Conjunto de ejercicios:
1. Cita al pie de la letra el pasaje del texto sobre sociolingüística que empieza con "Allende de las" y sigue hasta "diferencias.".
2. ¿Qué palabras recoge el texto sobre sociolingüística como denominaciones humorísticas de "dinero"? Enuméralas todas.
3. ¿Cómo seguirías el texto sobre sociolingüística a partir de su última oración?

Fragmento del documento:
------------

Allende de las fronteras literarias, allí en
donde se desarrolla la vida cotidiana, la vida de la gente de carne hueso, “el
hombre concreto” como dirían los existencialistas, la sociolingüística intenta
establecer correlaciones, a veces por medio de la relación causa-efecto, entre
los fenómenos lingüísticos y los sociales. El lenguaje une y separa a los
hombres, a las personas, porque como diría Santo Tomás de Aquino la palabra es
tan problemática como la realidad misma. En ese entramado de relaciones que se
llama sociedad, como secuela de la práctica de una “comunicación
incomunicadora” surgen constantes conflictos a los que se les da una salida por
la vía de los hechos antes que negociar, concertar, razonar y reconocer las
diferencias.
Como la sociolingüística tiene en cuenta en
sus estudios el cómo y porqué de los cambios lingüísticos en función de las
fuerzas sociales que organicen esa transformación, hallamos que en las variaciones sociales se percibe que la estructura
social determina las formas lingüísticas (habla culta y habla vulgar) empleadas
por las personas pertenecientes a los diversos estratos socioeconómicos. En
estos factores encontramos los llamados “lenguajes especiales” como el slang, la jerga
y el argot. El slang consiste en el empleo de denominaciones
humorísticas: “Estar corrido de la teja”, “Faltarle un tornillo” o “Patinarle
el coco” por “Estar loco”; “mosca, lana,
lucas, biyuyo o marmaja” por “dinero”; “rasca, juma, perra o pea” por
“borrachera”, y los piropos. La jerga es el vocabulario especializado de un
oficio, profesión o actividad. El argot se refiere a aquellos lenguajes de
ocultación de la delincuencia; lo usan los malhechores, hampones, vagabundos,
camines, etc. Ejemplo: “Darle en la cabeza” por “robar”; “Estar encanado” por
“prisionero”; “sapo” por “soplón”; “bareto, maracachafa o yerba” por
“marihuana”. Es frecuente que los
hablantes eviten utilizar palabras tabú, procurando
que no los tilden de pertenecer a estratos sociales inferiores; como salida
acuden a los eufemismos o términos que indiquen una idea semejante a la
inicial. En lugar de decir “¡idiota!”, dicen “estólido”, que tiene un
significado parecido pero no suena tan despectiva y ofensiva porque es una
categoría gramatical menos conocida que “idiota”.

------------

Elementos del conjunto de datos
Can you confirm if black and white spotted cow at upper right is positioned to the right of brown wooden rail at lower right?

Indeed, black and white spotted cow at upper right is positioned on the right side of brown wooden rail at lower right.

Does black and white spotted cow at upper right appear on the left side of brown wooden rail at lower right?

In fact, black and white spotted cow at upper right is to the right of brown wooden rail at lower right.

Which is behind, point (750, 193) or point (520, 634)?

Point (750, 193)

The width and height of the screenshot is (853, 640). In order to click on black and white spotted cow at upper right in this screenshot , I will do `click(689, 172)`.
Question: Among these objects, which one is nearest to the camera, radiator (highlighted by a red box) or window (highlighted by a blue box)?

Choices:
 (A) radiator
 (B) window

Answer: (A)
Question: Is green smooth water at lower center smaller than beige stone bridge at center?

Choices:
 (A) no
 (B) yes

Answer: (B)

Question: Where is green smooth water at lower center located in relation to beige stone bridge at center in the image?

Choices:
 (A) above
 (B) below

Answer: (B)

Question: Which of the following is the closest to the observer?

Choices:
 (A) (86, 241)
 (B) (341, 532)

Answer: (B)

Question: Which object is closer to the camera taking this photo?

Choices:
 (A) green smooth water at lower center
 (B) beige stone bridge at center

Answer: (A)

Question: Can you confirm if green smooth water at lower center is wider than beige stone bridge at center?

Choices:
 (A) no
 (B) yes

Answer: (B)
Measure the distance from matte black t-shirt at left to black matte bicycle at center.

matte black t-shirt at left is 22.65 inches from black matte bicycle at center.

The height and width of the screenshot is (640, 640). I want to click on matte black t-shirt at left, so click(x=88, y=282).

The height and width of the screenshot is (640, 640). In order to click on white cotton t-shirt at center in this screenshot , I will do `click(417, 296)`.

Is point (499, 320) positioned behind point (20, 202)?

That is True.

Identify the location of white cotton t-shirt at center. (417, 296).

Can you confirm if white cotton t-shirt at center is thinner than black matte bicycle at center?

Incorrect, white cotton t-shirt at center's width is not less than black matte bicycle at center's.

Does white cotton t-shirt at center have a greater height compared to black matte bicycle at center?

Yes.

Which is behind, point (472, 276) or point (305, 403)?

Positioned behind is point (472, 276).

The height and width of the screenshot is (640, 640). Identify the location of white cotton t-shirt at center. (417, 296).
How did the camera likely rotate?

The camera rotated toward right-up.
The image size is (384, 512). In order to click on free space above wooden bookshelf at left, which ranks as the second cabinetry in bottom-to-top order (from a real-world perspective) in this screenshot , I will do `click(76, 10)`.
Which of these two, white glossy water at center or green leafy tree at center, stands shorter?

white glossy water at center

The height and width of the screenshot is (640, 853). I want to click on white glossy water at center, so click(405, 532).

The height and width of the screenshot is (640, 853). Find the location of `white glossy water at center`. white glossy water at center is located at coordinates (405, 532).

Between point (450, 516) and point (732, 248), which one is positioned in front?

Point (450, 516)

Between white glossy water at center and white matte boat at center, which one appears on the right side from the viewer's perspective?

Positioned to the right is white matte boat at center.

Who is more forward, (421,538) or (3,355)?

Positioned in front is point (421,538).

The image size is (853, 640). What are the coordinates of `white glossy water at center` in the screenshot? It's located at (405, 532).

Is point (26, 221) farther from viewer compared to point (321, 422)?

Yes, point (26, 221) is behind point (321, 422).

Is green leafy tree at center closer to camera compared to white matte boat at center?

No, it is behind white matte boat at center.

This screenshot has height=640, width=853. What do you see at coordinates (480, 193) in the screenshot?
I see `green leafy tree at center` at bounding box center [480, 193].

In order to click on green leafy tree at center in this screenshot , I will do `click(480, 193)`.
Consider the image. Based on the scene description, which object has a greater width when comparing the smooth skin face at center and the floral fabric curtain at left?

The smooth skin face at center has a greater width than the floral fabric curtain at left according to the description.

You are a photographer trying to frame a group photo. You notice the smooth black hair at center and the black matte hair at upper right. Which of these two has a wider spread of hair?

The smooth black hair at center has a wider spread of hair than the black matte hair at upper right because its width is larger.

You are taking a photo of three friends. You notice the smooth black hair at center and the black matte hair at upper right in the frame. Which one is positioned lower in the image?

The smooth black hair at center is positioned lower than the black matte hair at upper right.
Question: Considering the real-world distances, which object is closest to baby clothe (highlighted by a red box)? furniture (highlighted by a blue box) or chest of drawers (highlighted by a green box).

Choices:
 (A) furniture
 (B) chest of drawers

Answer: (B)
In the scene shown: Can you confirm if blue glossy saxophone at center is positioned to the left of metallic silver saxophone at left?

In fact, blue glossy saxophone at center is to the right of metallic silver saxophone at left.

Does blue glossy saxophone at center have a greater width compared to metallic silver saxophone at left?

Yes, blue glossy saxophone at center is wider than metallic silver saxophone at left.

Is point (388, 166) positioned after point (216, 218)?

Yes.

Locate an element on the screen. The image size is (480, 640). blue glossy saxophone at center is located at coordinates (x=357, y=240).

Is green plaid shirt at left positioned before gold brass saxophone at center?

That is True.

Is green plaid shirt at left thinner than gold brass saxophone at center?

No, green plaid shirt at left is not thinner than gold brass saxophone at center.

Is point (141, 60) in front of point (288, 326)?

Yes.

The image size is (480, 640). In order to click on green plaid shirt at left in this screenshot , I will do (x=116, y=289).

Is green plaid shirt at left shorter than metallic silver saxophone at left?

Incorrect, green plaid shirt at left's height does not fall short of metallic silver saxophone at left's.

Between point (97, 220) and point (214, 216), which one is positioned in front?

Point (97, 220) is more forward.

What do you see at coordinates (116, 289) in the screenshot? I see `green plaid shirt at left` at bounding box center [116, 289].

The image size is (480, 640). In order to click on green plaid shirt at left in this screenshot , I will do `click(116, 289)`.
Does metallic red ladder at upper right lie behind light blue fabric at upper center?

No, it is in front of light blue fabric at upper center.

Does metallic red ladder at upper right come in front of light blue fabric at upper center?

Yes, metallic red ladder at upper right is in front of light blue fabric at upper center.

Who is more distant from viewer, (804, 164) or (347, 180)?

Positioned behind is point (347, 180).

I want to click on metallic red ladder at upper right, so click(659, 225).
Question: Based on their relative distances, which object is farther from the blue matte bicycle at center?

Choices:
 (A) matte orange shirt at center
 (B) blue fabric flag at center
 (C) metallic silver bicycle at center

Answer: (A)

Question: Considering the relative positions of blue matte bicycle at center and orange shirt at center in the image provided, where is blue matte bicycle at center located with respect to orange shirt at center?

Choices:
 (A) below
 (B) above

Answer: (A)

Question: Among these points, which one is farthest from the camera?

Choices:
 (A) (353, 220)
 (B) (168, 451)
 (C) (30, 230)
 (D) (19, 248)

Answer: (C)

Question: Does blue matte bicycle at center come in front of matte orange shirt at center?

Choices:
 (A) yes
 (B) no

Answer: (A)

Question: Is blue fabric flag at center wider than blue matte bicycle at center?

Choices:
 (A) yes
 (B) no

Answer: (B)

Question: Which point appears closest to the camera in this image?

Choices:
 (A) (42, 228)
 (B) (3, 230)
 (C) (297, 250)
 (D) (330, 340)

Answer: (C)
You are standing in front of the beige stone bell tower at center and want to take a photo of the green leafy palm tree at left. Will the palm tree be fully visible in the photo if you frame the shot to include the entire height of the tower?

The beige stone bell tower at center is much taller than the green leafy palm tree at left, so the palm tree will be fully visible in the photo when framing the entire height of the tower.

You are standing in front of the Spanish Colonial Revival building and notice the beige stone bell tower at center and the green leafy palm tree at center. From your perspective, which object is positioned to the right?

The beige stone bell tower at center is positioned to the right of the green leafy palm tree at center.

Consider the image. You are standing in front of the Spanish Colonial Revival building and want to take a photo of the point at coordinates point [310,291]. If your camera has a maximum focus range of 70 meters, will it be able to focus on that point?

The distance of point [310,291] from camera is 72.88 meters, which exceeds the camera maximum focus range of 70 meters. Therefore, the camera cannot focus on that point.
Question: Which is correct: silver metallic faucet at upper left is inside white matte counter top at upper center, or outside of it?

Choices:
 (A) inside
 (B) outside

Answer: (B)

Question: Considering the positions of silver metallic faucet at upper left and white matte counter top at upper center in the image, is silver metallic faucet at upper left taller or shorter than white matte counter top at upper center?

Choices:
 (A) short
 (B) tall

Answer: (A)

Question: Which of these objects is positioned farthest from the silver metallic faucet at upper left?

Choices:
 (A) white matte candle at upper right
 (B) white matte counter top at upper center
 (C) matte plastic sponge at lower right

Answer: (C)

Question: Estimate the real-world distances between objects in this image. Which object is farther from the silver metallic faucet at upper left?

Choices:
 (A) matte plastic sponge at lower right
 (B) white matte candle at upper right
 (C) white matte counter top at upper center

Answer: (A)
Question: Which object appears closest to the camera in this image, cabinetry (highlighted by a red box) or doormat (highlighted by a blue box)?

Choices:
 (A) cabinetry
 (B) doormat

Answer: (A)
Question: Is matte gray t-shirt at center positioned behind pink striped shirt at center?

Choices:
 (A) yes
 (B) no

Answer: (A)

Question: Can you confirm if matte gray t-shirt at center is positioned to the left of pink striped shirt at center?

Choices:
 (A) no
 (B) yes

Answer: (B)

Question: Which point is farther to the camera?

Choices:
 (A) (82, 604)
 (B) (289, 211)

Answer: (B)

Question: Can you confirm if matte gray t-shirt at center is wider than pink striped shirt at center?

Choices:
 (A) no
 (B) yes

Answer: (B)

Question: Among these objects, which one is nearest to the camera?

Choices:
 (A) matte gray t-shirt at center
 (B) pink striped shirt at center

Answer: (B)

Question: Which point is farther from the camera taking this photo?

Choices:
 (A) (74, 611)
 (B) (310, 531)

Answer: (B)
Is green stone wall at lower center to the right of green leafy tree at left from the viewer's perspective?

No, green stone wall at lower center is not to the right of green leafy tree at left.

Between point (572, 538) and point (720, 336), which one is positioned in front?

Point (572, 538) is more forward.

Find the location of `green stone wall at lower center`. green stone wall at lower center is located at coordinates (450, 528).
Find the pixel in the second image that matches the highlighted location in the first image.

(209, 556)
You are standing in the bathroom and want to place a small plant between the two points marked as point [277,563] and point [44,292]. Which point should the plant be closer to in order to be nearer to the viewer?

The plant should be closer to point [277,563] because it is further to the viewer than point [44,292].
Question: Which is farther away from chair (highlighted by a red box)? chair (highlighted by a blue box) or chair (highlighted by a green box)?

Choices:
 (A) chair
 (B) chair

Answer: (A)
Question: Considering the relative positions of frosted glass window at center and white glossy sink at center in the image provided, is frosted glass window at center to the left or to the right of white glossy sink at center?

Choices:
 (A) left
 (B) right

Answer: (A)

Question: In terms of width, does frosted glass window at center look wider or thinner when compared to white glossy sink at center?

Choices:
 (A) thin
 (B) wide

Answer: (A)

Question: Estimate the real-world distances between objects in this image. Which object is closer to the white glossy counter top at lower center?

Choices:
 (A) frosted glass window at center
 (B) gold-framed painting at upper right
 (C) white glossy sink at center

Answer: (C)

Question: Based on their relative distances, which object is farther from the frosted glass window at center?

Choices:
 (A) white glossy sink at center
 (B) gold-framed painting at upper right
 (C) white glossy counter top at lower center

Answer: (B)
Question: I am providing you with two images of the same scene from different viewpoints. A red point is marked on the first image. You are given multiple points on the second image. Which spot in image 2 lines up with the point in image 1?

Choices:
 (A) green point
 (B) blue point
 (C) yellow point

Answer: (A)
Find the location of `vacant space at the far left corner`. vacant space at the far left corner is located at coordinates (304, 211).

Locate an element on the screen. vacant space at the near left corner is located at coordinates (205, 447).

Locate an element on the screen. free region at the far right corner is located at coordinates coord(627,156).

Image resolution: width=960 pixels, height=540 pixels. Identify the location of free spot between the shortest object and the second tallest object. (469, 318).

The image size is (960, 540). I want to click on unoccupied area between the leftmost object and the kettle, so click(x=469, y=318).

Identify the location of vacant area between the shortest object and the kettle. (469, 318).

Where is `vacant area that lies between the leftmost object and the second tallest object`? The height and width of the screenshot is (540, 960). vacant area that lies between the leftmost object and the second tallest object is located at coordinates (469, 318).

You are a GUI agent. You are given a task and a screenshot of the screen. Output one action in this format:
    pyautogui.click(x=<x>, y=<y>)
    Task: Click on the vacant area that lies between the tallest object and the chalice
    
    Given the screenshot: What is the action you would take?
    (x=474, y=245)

------------

Respuestas:
1.
Allende de las fronteras literarias, allí en
donde se desarrolla la vida cotidiana, la vida de la gente de carne hueso, “el
hombre concreto” como dirían los existencialistas, la sociolingüística intenta
establecer correlaciones, a veces por medio de la relación causa-efecto, entre
los fenómenos lingüísticos y los sociales. El lenguaje une y separa a los
hombres, a las personas, porque como diría Santo Tomás de Aquino la palabra es
tan problemática como la realidad misma. En ese entramado de relaciones que se
llama sociedad, como secuela de la práctica de una “comunicación
incomunicadora” surgen constantes conflictos a los que se les da una salida por
la vía de los hechos antes que negociar, concertar, razonar y reconocer las
diferencias.

2. mosca, lana, lucas, biyuyo, marmaja

3.
La sociolingüística, que también se
encarga de cómo se usan ciertas normas del lenguaje en función de las diversas
situaciones sociales en las que se encuentre el hablante, procura establecer
cómo éste busca qué palabra utilizar para referirse a otra persona, como en
caso de “señor”, “señora”, “señorita”, “don”, “usted”, “tú”, “doctor” o
“doctora”.
Al interior de esa sociedad, en
donde la sociolingüística se propone estudiar las relaciones entre la
estructura social y el sistema lingüístico, al acudir al espejo existencial de
una comunidad (el lenguaje), motivados por diversos intereses, tratamos de
elaborar un tejido de relaciones que nos posibiliten en la realización de los
proyectos de vida, que algunas veces se truncan por los conflictos que se
generan por las imprecisiones del lenguaje, por las ambigüedades, por la
anfibología y por la falta de la práctica de actos comunicativos que sean un
intercambio de ideas, de palabras, y no una permuta de dicterios e invectivas.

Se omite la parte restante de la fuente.